A company with a less rigid identity - like Imagine Entertainment - allows for a slightly different approach. There you might be open to a wider variety of genres, but as a consequence, you'll probably be more discriminating about the writing quality. Good writing will rise to the top, and as a reader in a place like that, you're probably going to be holding back the Consider ranking for a script that you'll remember for a long time.

For the writers, this is where most of the lessons I've tried to impart in this blog come in. Do you have a solid hook? Do you have vivid characters? Is your pacing effective? Does your story have strong structure? Is it visual? Is it memorable? Is there a market for it?

If I'm reading for Platinum Dunes and I get the script for Friends With Benefits, it probably doesn't stand much chance of doing better than "Consider with Reservations" since it's so off-brand for the company. On the other hand, at Imagine the brand is so diverse that Friends With Benefits just has to be a good script for me to run it up the flagpole.

That's on the production company side. The agency side is somewhat different because when you're dealing with established, repped writers, then all kinds of politics get involved. For the unrepped writers submitting, the focus is less on specific genres (unless you're writing unmarketable swill like 150-page period costume dramas) and more about proving you can write excellent. And if you can't write excellent, you'd better be able to write commercial.

As for if I error on the side of passing a script upwards, if it has a glimmer of potential, that's something that's judged more on a case-by-case basis. I always look at it from the point of view of, if my boss calls me into his office and says, "You like this? Why?" I should be able to defend it.

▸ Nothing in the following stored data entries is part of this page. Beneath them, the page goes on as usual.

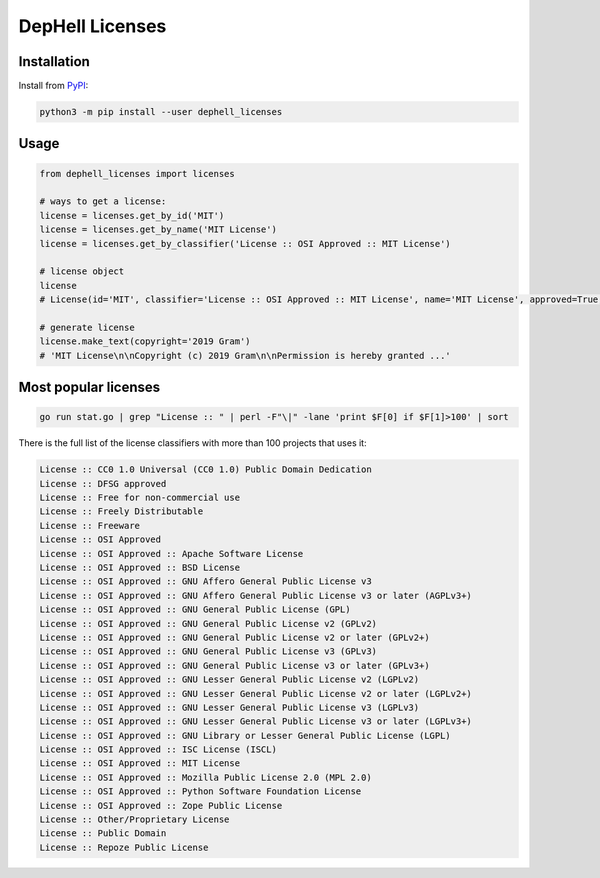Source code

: 
DepHell Licenses
================

Installation
------------

Install from `PyPI <https://pypi.org/project/dephell-licenses/>`_\ :

.. code-block:: bash

   python3 -m pip install --user dephell_licenses

Usage
-----

.. code-block:: python

   from dephell_licenses import licenses

   # ways to get a license:
   license = licenses.get_by_id('MIT')
   license = licenses.get_by_name('MIT License')
   license = licenses.get_by_classifier('License :: OSI Approved :: MIT License')

   # license object
   license
   # License(id='MIT', classifier='License :: OSI Approved :: MIT License', name='MIT License', approved=True, deprecated=False, links=['https://opensource.org/licenses/MIT'], url='http://spdx.org/licenses/MIT.json')

   # generate license
   license.make_text(copyright='2019 Gram')
   # 'MIT License\n\nCopyright (c) 2019 Gram\n\nPermission is hereby granted ...'

Most popular licenses
---------------------

.. code-block:: bash

   go run stat.go | grep "License :: " | perl -F"\|" -lane 'print $F[0] if $F[1]>100' | sort

There is the full list of the license classifiers with more than 100 projects that uses it:

.. code-block::

   License :: CC0 1.0 Universal (CC0 1.0) Public Domain Dedication
   License :: DFSG approved
   License :: Free for non-commercial use
   License :: Freely Distributable
   License :: Freeware
   License :: OSI Approved
   License :: OSI Approved :: Apache Software License
   License :: OSI Approved :: BSD License
   License :: OSI Approved :: GNU Affero General Public License v3
   License :: OSI Approved :: GNU Affero General Public License v3 or later (AGPLv3+)
   License :: OSI Approved :: GNU General Public License (GPL)
   License :: OSI Approved :: GNU General Public License v2 (GPLv2)
   License :: OSI Approved :: GNU General Public License v2 or later (GPLv2+)
   License :: OSI Approved :: GNU General Public License v3 (GPLv3)
   License :: OSI Approved :: GNU General Public License v3 or later (GPLv3+)
   License :: OSI Approved :: GNU Lesser General Public License v2 (LGPLv2)
   License :: OSI Approved :: GNU Lesser General Public License v2 or later (LGPLv2+)
   License :: OSI Approved :: GNU Lesser General Public License v3 (LGPLv3)
   License :: OSI Approved :: GNU Lesser General Public License v3 or later (LGPLv3+)
   License :: OSI Approved :: GNU Library or Lesser General Public License (LGPL)
   License :: OSI Approved :: ISC License (ISCL)
   License :: OSI Approved :: MIT License
   License :: OSI Approved :: Mozilla Public License 2.0 (MPL 2.0)
   License :: OSI Approved :: Python Software Foundation License
   License :: OSI Approved :: Zope Public License
   License :: Other/Proprietary License
   License :: Public Domain
   License :: Repoze Public License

If I'm half-hearted about it, I'll give it the "Consider with Reservations" treatment and be very specific in my coverage about what I think has merit while pointing everything wrong with the script.

I think the times when I'd err on passing the script upwards would be if it was a really original, clever screenplay. If you could feel the talent coming off of the page, even if the pace was a little slow, or the idea just a little bit odd. But honestly, if you've been reading for the same people for a while, you'll start to pick up the kinds of things they respond to and the sorts of things they don't care about at all. Some execs might be drawn to the quirkier material from raw writers, while others simply aren't inclined to take a chance and nurture something like that.

I hope that gives some insight into the process. There are so many variables in the reading/coverage process that it's sometimes hard to give a general one-size-fits-all-answer.